The previously despised walking stick, renamed by her sensible friend, a “fun stick” is accepted. She gets one decorated with gilded flowers, but: “it doesn’t matter how fun the stick is, its stickiness shines through.”

She then describes her panic attacks, being afraid to answer the phone in case she bursts into tears. Visits to a psychiatrist, taking pills, considering and then rejecting new knees, and asking what the future brings.

Then (here comes Krakatoa in 1883 action): “I tell you what it brings. It brings increasing frailty, pain, vulnerability and out-of-touchness.” And more ghastly things.

That’s ENOUGH, VIRGINIA!

Now here’s where my hypocrisy has to be admitted.

I sent her, in my mind of course, stern thoughts of pulling herself together. I told her she was lucky to live to a ripe age, to enjoy people’s admiration of her bravely decorated “fun stick”. And to buck up, for heaven’s sake, Virginia, columnist on whom her readers depend to give them a bit of a laugh at their age-related infirmities. Buck up. After all, she’s made money out of letting us think old age is, well, rather fun.
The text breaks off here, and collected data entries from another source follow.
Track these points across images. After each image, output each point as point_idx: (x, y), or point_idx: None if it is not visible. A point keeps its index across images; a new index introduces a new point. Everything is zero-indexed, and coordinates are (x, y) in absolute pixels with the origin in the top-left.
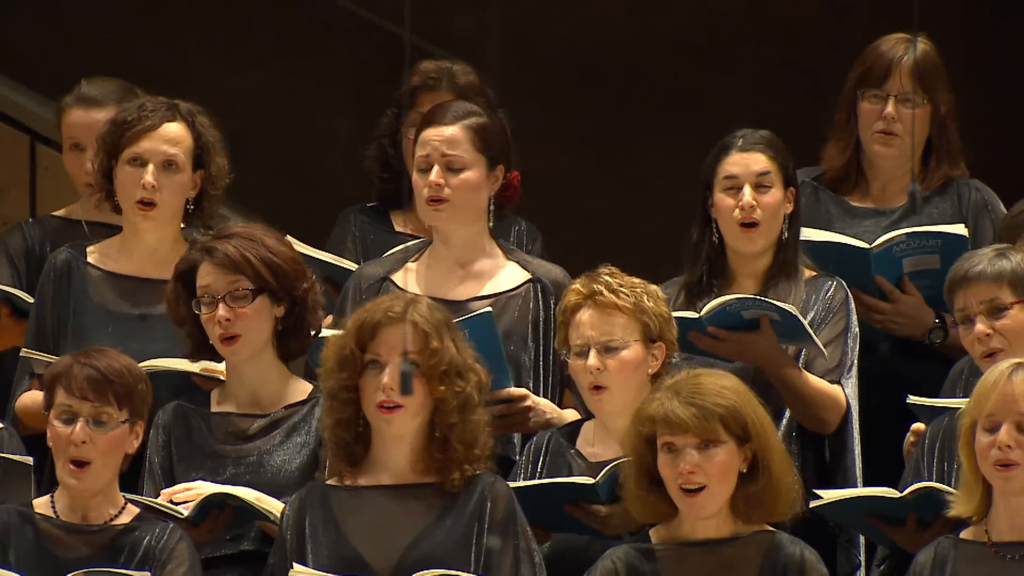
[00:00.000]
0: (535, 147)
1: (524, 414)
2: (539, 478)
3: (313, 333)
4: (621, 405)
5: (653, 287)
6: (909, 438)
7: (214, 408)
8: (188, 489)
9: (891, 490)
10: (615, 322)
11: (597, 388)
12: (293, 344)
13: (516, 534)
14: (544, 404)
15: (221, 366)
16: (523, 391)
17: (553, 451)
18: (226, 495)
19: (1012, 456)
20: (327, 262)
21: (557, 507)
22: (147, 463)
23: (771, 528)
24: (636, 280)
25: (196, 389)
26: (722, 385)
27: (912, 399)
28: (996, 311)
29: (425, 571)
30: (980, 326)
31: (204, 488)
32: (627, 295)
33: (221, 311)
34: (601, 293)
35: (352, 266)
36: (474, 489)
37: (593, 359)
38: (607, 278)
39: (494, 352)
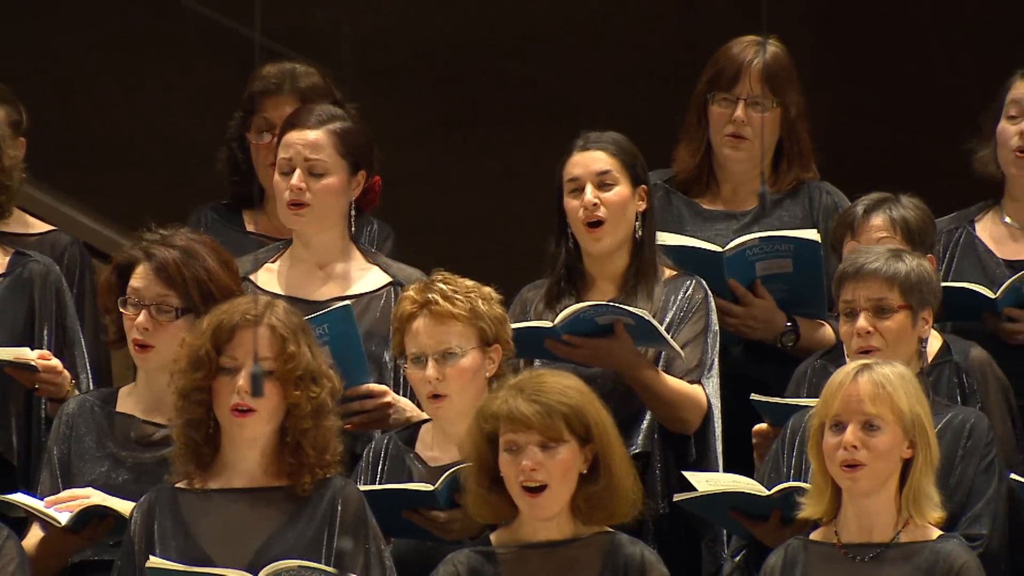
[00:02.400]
0: (391, 149)
1: (384, 411)
2: (379, 482)
3: None
4: (460, 410)
5: (487, 289)
6: (755, 439)
7: (120, 406)
8: (73, 498)
9: (756, 484)
10: (451, 330)
11: (436, 397)
12: None
13: (367, 537)
14: (404, 402)
15: (33, 354)
16: (383, 387)
17: (392, 455)
18: (105, 508)
19: (858, 457)
20: None
21: (396, 513)
22: (47, 453)
23: (610, 529)
24: (469, 283)
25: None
26: (565, 384)
27: (756, 397)
28: (882, 311)
29: (281, 561)
30: (863, 322)
31: (90, 497)
32: (462, 302)
33: (142, 318)
34: (436, 302)
35: None
36: (324, 492)
37: (431, 369)
38: (441, 286)
39: (354, 346)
But here is what I actually did.

I scissored out her column neatly and took it to my GP, asking her to read it. So she’d know exactly how I felt. That week, anyway.

****

I have a new game I play when I find myself taking politics too seriously. The old game, called ‘spot the concession’, became too painful. Before that it was ‘better or worse off?’ I had to abandon that because “worse off” was the only answer every time. Being old is challenging enough without finding the game seems rigged.
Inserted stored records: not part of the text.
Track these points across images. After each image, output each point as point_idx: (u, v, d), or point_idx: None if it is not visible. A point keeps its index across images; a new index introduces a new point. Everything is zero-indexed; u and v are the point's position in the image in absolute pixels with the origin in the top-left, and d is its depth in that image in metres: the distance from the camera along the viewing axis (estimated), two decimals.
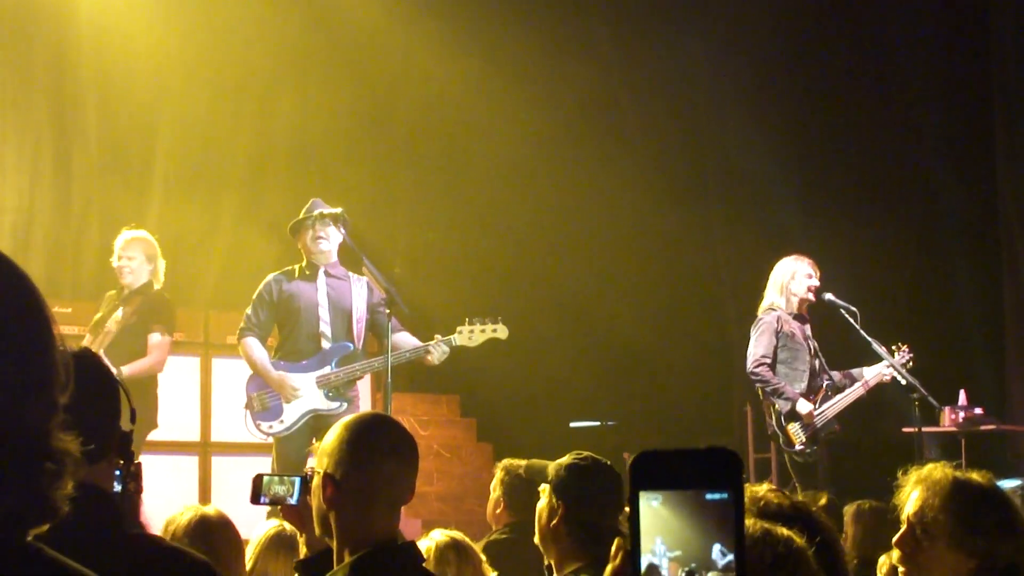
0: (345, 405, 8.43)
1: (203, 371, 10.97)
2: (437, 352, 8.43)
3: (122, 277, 9.23)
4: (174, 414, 10.33)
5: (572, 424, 12.41)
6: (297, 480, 3.85)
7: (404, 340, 8.57)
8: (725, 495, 1.42)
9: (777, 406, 9.11)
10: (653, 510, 1.42)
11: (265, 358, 8.57)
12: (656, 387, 12.91)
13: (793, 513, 2.55)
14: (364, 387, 10.53)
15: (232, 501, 6.92)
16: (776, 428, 9.14)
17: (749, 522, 2.14)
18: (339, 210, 8.47)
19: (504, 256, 12.97)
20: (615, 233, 13.16)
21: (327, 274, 8.68)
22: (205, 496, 10.36)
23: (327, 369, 8.48)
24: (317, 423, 8.25)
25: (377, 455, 3.50)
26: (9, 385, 1.55)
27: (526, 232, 13.02)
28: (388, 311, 8.11)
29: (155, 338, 9.07)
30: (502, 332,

My darkest moment was when the question, ‘Housing affordability? Do not pass Go,’ came up with a throw of the dice, and the plan was to (of course it’s only a game!), ‘con seniors out of their houses to free up land for struggling young people’. I was stuck on: ‘But seniors don’t want to leave’ and ‘Where do we put them, anyway?’ 20-somethings whom I begged to join in, refused to take it seriously and fell about laughing, saying ‘murder ‘em ha-ha-ha’. Bad for my blood pressure. Not helpful.

My new game to while away the happy pensioner hours when I’m not whooping with laughter at ‘grand names for rubbish policies’ requires you to look at front benchers on TV at Question Time or on 7.30; actually stare at them and imagine they have grown old, 80, 80-plus, maybe like you. It’s hard at first. They all look so rosy and sleek despite their heavy responsibilities and daily scrapping.

But then you watch them age; you see them crumbling, wizened and sad, and saying things like, “If only we’d known then what we know now; why didn’t someone tell us the ‘tsunami ‘ of aged people was coming?” “We could have asked some old people, I suppose.” And, “All that temptation before negative gearing went bad with the housing crash …”

Poor bastards.

But since I won’t be here to see them age, it’s great fun to imagine it now.